• TASK ITEM
Please quote the listing below word for word, with every line as it stands, but leave the pictures out of your answer.

Transcribed page contents

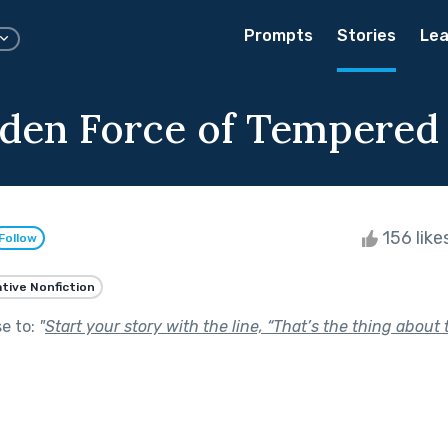
Prompts
Stories
Lea
den Force of Tempered 
156 like
Follow
tive Nonfiction
se to:
"
Start your story with the line, “That’s the thing about t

• FINISHED EXERCISE
Prompts
Stories
Lea
den Force of Tempered 
156 like
Follow
tive Nonfiction
se to:
"
Start your story with the line, “That’s the thing about t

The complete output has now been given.